La nouvelle ne répond rien. C’est bon signe, car c’est bien souvent ma technique avec les imbéciles : je les

ignore et ils laissent tomber. Là, Emma m’asticote, mais ça ne va pas durer, surtout si l’ange rejoint mon équipe.

– Tssss, quel spectacle tu nous offres. E-ro-line, c’est ça ? me lance la nouvelle. Tu restes loin de moi, ok ? Tu m’as l’air de contaminer ce qui t’entoure.

– Y a rien qui l’entoure, Ero…, commence Emma.

Là-dessus, la nouvelle lève un index qui doit signifier « stop » en langage despotique et Emma se tait immédiatement. La nouvelle va rester loin de mon monde, c’est certain.

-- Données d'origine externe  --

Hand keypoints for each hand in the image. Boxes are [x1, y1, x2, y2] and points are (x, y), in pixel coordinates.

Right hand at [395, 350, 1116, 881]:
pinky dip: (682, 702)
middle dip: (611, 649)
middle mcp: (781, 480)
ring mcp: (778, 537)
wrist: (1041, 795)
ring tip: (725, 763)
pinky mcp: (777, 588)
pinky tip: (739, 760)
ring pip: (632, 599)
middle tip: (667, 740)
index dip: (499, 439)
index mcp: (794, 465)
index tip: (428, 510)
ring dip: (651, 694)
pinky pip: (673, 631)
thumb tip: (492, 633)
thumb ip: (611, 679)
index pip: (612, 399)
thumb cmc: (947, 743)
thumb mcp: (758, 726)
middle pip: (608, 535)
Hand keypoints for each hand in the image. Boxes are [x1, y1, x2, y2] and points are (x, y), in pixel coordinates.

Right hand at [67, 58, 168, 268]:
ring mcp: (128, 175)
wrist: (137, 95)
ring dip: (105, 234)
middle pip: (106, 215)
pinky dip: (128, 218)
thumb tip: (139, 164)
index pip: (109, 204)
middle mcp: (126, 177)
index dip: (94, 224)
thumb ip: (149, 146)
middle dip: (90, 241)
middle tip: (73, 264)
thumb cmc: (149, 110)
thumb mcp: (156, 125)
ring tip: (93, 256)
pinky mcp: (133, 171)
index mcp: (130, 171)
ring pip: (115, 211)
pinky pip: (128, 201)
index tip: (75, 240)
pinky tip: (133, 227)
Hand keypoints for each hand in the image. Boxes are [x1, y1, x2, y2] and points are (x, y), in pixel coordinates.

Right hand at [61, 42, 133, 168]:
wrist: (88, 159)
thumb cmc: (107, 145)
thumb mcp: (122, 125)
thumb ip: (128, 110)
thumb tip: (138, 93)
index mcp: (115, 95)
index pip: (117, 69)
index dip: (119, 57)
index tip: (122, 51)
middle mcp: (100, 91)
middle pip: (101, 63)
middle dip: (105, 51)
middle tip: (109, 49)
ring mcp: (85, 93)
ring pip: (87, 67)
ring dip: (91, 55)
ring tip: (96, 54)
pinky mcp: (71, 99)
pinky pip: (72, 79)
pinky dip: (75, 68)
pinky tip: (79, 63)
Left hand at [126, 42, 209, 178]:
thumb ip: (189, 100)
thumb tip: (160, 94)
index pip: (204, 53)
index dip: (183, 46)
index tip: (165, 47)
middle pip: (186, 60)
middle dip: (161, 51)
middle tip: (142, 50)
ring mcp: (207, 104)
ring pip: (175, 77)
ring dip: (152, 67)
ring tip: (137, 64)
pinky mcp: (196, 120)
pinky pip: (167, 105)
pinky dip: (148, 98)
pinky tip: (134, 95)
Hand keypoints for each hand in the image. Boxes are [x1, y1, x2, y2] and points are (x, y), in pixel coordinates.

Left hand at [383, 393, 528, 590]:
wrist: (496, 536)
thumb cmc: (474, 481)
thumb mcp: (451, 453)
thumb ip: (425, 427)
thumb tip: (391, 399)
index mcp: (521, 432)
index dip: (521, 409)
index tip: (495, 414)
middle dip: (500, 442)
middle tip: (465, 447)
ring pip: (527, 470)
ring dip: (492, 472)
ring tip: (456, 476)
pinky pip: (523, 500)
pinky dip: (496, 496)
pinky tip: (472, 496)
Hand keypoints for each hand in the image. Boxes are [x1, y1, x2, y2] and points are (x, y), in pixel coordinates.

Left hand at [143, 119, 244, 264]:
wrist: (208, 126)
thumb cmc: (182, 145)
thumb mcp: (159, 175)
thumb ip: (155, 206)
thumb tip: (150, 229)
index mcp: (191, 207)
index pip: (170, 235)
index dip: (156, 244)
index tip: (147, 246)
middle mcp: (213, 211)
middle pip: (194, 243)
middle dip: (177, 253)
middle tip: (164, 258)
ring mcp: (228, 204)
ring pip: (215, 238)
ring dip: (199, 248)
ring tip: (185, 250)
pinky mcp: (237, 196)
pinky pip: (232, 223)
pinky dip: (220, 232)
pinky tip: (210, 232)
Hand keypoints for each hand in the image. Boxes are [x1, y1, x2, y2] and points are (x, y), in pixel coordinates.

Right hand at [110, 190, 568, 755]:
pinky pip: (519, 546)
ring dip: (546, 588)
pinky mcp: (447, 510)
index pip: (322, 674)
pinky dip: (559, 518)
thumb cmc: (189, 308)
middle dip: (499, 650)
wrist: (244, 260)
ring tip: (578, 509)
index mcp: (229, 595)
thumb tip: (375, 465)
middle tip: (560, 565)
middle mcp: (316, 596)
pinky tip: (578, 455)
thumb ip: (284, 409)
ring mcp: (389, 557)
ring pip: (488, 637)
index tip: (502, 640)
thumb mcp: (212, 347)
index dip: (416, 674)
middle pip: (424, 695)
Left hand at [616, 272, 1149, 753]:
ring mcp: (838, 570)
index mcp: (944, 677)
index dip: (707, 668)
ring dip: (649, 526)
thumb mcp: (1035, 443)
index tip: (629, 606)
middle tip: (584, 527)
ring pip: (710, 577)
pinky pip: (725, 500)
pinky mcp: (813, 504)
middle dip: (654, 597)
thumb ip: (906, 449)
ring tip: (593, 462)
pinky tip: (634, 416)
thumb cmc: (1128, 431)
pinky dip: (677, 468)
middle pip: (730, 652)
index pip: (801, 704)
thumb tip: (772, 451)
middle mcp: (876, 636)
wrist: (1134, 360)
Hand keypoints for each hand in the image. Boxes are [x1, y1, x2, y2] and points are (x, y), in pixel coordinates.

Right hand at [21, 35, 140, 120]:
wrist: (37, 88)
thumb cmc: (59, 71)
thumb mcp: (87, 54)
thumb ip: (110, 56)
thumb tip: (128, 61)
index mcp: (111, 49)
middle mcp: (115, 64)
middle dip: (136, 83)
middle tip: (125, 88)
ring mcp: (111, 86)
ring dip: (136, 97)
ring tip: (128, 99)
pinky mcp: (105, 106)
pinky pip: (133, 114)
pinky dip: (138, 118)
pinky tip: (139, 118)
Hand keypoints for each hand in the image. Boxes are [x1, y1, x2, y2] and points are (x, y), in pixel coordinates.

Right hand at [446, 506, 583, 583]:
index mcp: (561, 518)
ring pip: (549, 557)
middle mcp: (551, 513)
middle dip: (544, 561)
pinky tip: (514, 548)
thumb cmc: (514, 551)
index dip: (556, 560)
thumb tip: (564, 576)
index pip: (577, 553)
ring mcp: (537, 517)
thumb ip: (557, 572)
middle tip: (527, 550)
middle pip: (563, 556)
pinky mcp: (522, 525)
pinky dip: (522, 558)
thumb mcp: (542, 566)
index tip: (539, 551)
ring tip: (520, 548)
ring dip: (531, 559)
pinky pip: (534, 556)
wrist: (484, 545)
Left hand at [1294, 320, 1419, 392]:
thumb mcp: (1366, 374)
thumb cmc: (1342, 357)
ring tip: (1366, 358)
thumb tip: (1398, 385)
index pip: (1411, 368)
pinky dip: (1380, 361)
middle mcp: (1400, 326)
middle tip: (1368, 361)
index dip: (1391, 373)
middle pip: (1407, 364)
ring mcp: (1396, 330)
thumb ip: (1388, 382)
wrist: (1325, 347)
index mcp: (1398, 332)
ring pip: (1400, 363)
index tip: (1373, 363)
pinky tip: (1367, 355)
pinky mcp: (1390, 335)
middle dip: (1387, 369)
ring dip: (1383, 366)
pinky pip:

J’ai encore de l’espoir, car on m’avait bien dit deux nouveaux.

– Il est coach sportif, ton père ? j’entends derrière moi. C’est marrant…

Quand je me retourne, une paire d’yeux que je ne connais pas me scrute des pieds à la tête. La paire d’yeux trône au centre d’un visage déformé par le genre de sourire que je connais trop bien : un large sourire moqueur.

La seconde nouveauté, c’est lui. Nul besoin de consulter ma boule de cristal pour affirmer avec une absolue certitude que lui et moi, nous ne serons jamais amis. Jamais avec un grand J comme dans « J’aimerais mieux manger des cafards. »

C’est clair, la rentrée, c’est juste une nouvelle moisson de crétins qui s’ajoute aux autres. Rien de plus.